I had lunch here in April 2016, not long after they opened, but haven’t been back because except for the fantastic casoncelli the food seemed sort of Frenchified and fussy. That certainly isn’t the case any more.
Got there Thursday night at 9:00. The place was completely full and we had to wait for one of the tables of campers to decide to leave. While we were waiting, I heard the hostess tell a couple of walk-ins that she might be able to seat them in 45 minutes, so good thing we had a reservation.
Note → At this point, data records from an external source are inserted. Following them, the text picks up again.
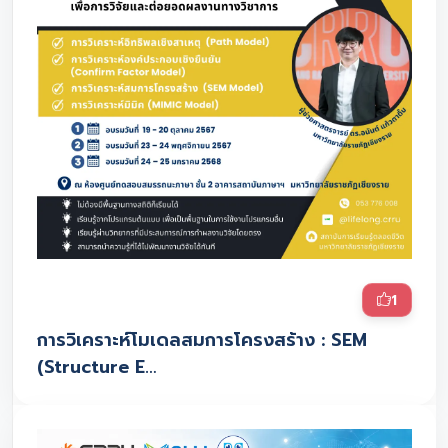
1
การวิเคราะห์โมเดลสมการโครงสร้าง : SEM
(Structure E…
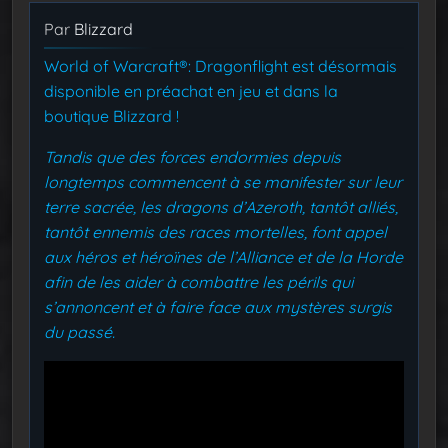
Par
Blizzard
World of Warcraft®: Dragonflight est désormais
disponible en préachat en jeu et dans la
boutique Blizzard !
Tandis que des forces endormies depuis
longtemps commencent à se manifester sur leur
terre sacrée, les dragons d’Azeroth, tantôt alliés,
tantôt ennemis des races mortelles, font appel
aux héros et héroïnes de l’Alliance et de la Horde
afin de les aider à combattre les périls qui
s’annoncent et à faire face aux mystères surgis
du passé.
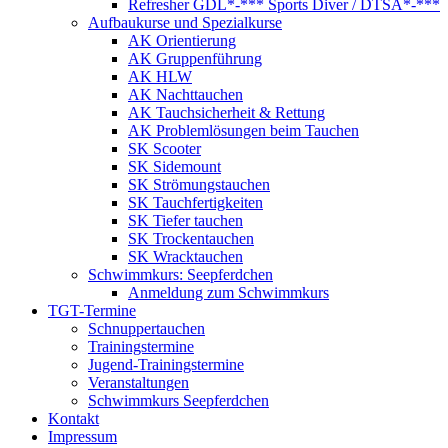
Refresher GDL*-*** Sports Diver / DTSA*-***
Aufbaukurse und Spezialkurse
AK Orientierung
AK Gruppenführung
AK HLW
AK Nachttauchen
AK Tauchsicherheit & Rettung
AK Problemlösungen beim Tauchen
SK Scooter
SK Sidemount
SK Strömungstauchen
SK Tauchfertigkeiten
SK Tiefer tauchen
SK Trockentauchen
SK Wracktauchen
Schwimmkurs: Seepferdchen
Anmeldung zum Schwimmkurs
TGT-Termine
Schnuppertauchen
Trainingstermine
Jugend-Trainingstermine
Veranstaltungen
Schwimmkurs Seepferdchen
Kontakt
Impressum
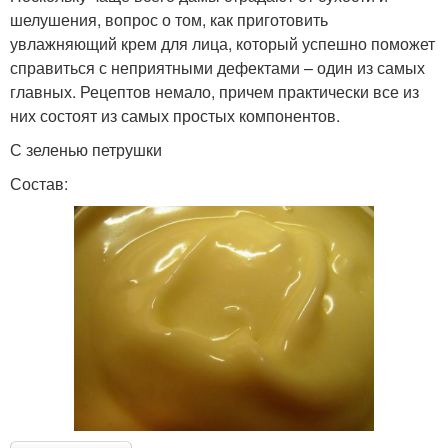
шелушения, вопрос о том, как приготовить
увлажняющий крем для лица, который успешно поможет
справиться с неприятными дефектами – один из самых
главных. Рецептов немало, причем практически все из
них состоят из самых простых компонентов.
С зеленью петрушки
Состав:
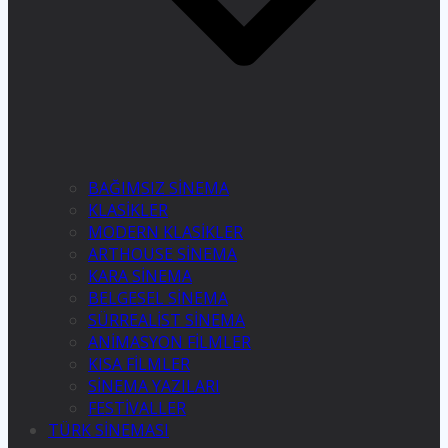
BAĞIMSIZ SİNEMA
KLASİKLER
MODERN KLASİKLER
ARTHOUSE SİNEMA
KARA SİNEMA
BELGESEL SİNEMA
SÜRREALİST SİNEMA
ANİMASYON FİLMLER
KISA FİLMLER
SİNEMA YAZILARI
FESTİVALLER
TÜRK SİNEMASI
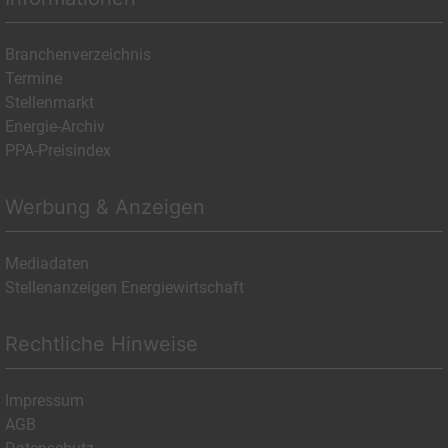
Branchenverzeichnis
Termine
Stellenmarkt
Energie-Archiv
PPA-Preisindex
Werbung & Anzeigen
Mediadaten
Stellenanzeigen Energiewirtschaft
Rechtliche Hinweise
Impressum
AGB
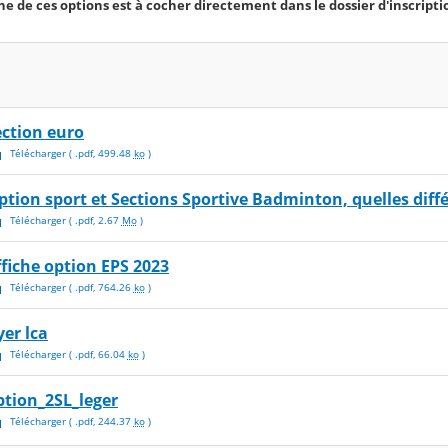
une de ces options est à cocher directement dans le dossier d'inscripti
ection euro
Télécharger
( .
pdf
,
499.48
ko
)
ption sport et Sections Sportive Badminton, quelles diffe
Télécharger
( .
pdf
,
2.67
Mo
)
ffiche option EPS 2023
Télécharger
( .
pdf
,
764.26
ko
)
yer lca
Télécharger
( .
pdf
,
66.04
ko
)
ption_2SL_leger
Télécharger
( .
pdf
,
244.37
ko
)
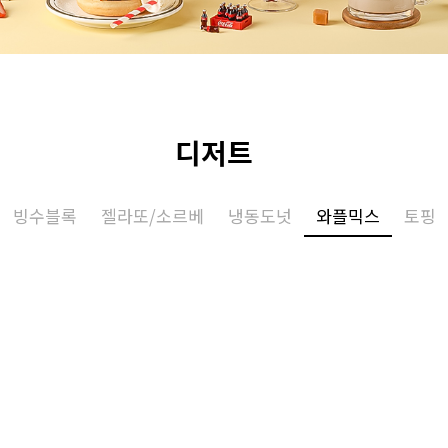
디저트
빙수블록
젤라또/소르베
냉동도넛
와플믹스
토핑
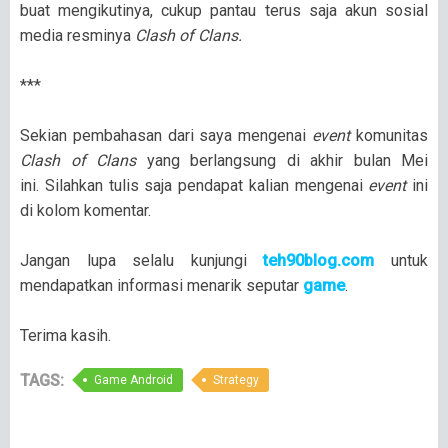
buat mengikutinya, cukup pantau terus saja akun sosial
media resminya
Clash of Clans.
***
Sekian pembahasan dari saya mengenai
event
komunitas
Clash of Clans
yang berlangsung di akhir bulan Mei
ini. Silahkan tulis saja pendapat kalian mengenai
event
ini
di kolom komentar.
Jangan lupa selalu kunjungi
teh90blog.com
untuk
mendapatkan informasi menarik seputar
game
.
Terima kasih.
TAGS:
Game Android
Strategy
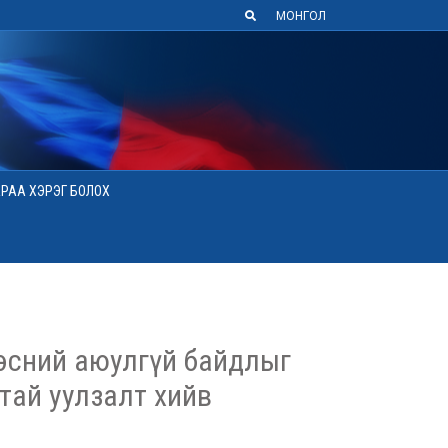
МОНГОЛ
АРАА ХЭРЭГ БОЛОХ
дэсний аюулгүй байдлыг
тай уулзалт хийв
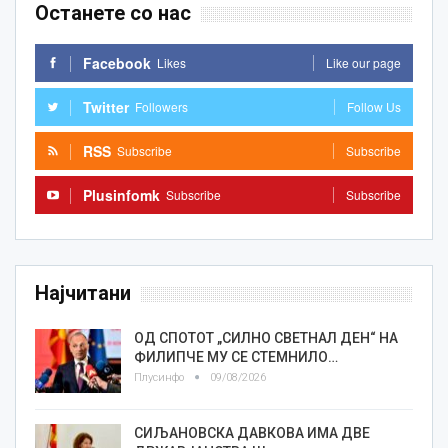
Останете со нас
Facebook
Likes
Like our page
Twitter
Followers
Follow Us
RSS
Subscribe
Subscribe
Plusinfomk
Subscribe
Subscribe
Најчитани
ОД СПОТОТ „СИЛНО СВЕТНАЛ ДЕН“ НА
ФИЛИПЧЕ МУ СЕ СТЕМНИЛО…
Плусинфо
09/08/2026
СИЉАНОВСКА ДАВКОВА ИМА ДВЕ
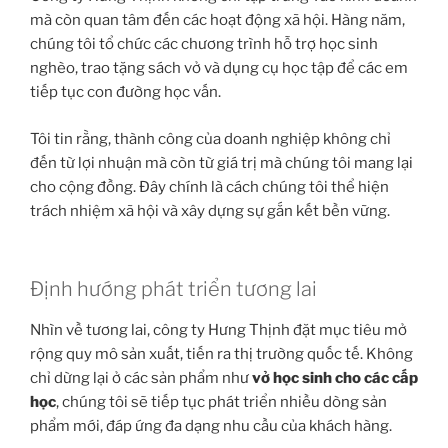
mà còn quan tâm đến các hoạt động xã hội. Hàng năm,
chúng tôi tổ chức các chương trình hỗ trợ học sinh
nghèo, trao tặng sách vở và dụng cụ học tập để các em
tiếp tục con đường học vấn.
Tôi tin rằng, thành công của doanh nghiệp không chỉ
đến từ lợi nhuận mà còn từ giá trị mà chúng tôi mang lại
cho cộng đồng. Đây chính là cách chúng tôi thể hiện
trách nhiệm xã hội và xây dựng sự gắn kết bền vững.
Định hướng phát triển tương lai
Nhìn về tương lai, công ty Hưng Thịnh đặt mục tiêu mở
rộng quy mô sản xuất, tiến ra thị trường quốc tế. Không
chỉ dừng lại ở các sản phẩm như
vở học sinh cho các cấp
học
, chúng tôi sẽ tiếp tục phát triển nhiều dòng sản
phẩm mới, đáp ứng đa dạng nhu cầu của khách hàng.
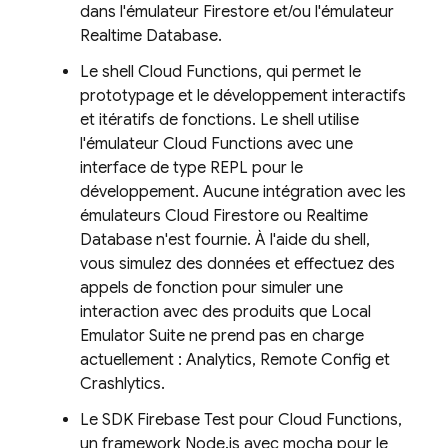
dans l'émulateur Firestore et/ou l'émulateur
Realtime Database.
Le shell Cloud Functions, qui permet le
prototypage et le développement interactifs
et itératifs de fonctions. Le shell utilise
l'émulateur Cloud Functions avec une
interface de type REPL pour le
développement. Aucune intégration avec les
émulateurs
Cloud Firestore
ou
Realtime
Database
n'est fournie. À l'aide du shell,
vous simulez des données et effectuez des
appels de fonction pour simuler une
interaction avec des produits que
Local
Emulator Suite
ne prend pas en charge
actuellement : Analytics, Remote Config et
Crashlytics.
Le SDK Firebase Test pour Cloud Functions,
un framework Node.js avec mocha pour le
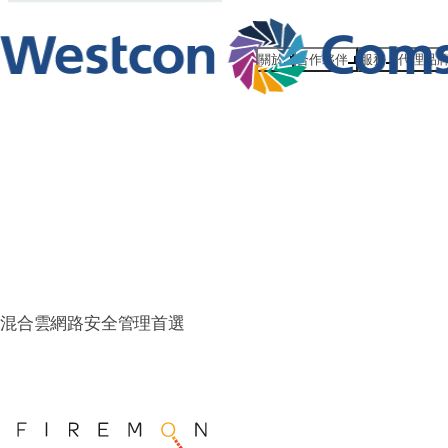
關於
合作夥伴
服務
代理品
FireMon
混合雲網路安全管理首選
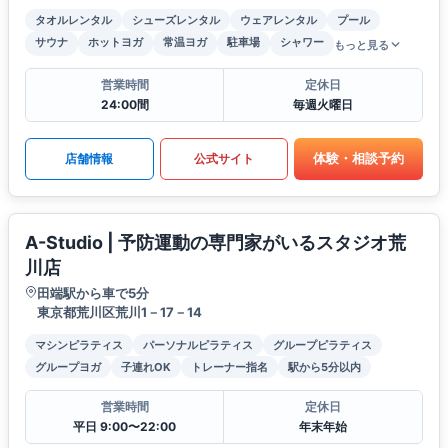
タオルレンタル
シューズレンタル
ウェアレンタル
プール
サウナ
ホットヨガ
常温ヨガ
駐車場
シャワー
もっと見る
営業時間
定休日
24:00間
毎週火曜日
体験・相談予約
店舗情報
公式サイト
A-Studio | 予防運動の専門家がいるスタジオ荒
川店
田端駅から車で5分
東京都荒川区荒川1－17－14
マシンピラティス
パーソナルピラティス
グループピラティス
グループヨガ
子連れOK
トレーナー指名
駅から5分以内
営業時間
定休日
平日 9:00〜22:00
年末年始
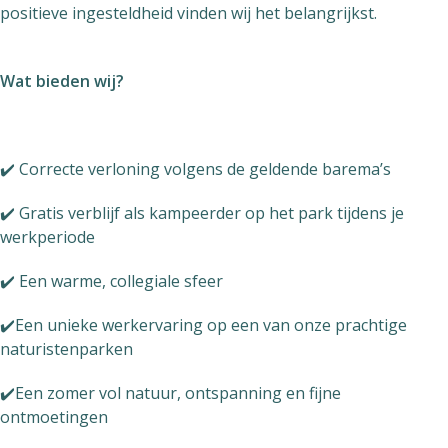
positieve ingesteldheid vinden wij het belangrijkst.
Wat bieden wij?
✔️ Correcte verloning volgens de geldende barema’s
✔️ Gratis verblijf als kampeerder op het park tijdens je
werkperiode
✔️ Een warme, collegiale sfeer
✔️Een unieke werkervaring op een van onze prachtige
naturistenparken
✔️Een zomer vol natuur, ontspanning en fijne
ontmoetingen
Medium-size antipasto, “Mixed antipasto platter, imported Prosciutto crudo, salamino calabrese, salame toscano, two milk Robiola, Gorgonzola, fruits, honey, crostini, nuts” ($16). How generous is that? And we’d already taken a couple of pieces. Everything was excellent except the Robiola was over the hill.
Tortino, “Organic spinach flan with runny egg yolk center, Grana Padano D.O.P. sauce, sauteed spinach, brown butter, Alba black truffle” ($15.75) wasn’t the usual unmolded flan-like thing but a soft custard. It was a much bigger serving than it looks like in the photo.
Agnolotti di Lydia, “Traditional Piedmontese style stuffed pasta with beef shank, flat iron, pork loin, sausage, escarole, spinach, parmigiano, beef reduction” ($14.95): I got this to try something different. Great dish but I was jealous of my dining companion’s
casoncelli, “My Mom’s lombardian-style stuffed pasta with beef, prosciutto, pork shoulder, imported smoked pancetta, sage brown butter” $15.75. Looking forward to gettting more than one bite of this soon.
Angela’s tiramisu ($7): this version has whipped cream, booze, and coffee. Really good, though I prefer the version with mostly Galbani or similar mascarpone and marsala. Generous portion, plenty for two.
The wine list is also much improved. We drank a delicious Manicor “Keltersee Keil” Schiava ($49), atypically for that grape light and fruity, not high acid or much tannin.
The next night we went to the Barrel Room for the first time in a while, not knowing that they had scaled back the food menu. We weren’t really in the mood for what they had. The server suggested Belotti, saying that it usually quieted down by 10:00 (they’re open until 11:00 on Friday and Saturday), so we ended up there again.
Vitello tonnato, “Slow roasted certified Piedmontese veal eye of round, sicilian tuna sauce, capers essence, lemon zests” ($14.50), didn’t think to take a photo until we’d taken half. This was kind of eccentric since the tuna was a thick spread rather than a sauce. Great flavors. This combination would make a killer panino.
Tortelli di polenta, “Egg pasta stuffed with polenta taragna, rabbit sugo, thyme, grana Padano” $16.75: stuffing pasta with polenta sounded crazy, but really the filling is mostly butter, and the polenta keeps it from squirting out. Great, great dish, as good as the casoncelli.
My dining companion’s brasato, “5-hour braised flat iron, Italian organic polenta, organic hen of woods mushrooms, nebbiolo reduction” ($27.75), well, I prefer my own version of this dish, but this delicious, as good as I’ve had in a restaurant. The chef is from Bergamo and this is a canonical part of their cuisine.
Broccoli picante ($7) with toasted bechamel and some kind of cheese (this isn’t on the online menu), great dish and an excellent value.
Coconut sortbet made to order with a PacoJet ($6.50), great texture and flavor. I think it was just coconut and a little sugar.
Drank a delicious Italian Pinot Nero ($59) the server recommended, I forget what it was and it’s not on the list on the web site.
Belloti’s definitely in the top tier of East Bay Italian restaurants. Overall I was impressed by the value, the prices are modest for the quality, labor required, and ample portions.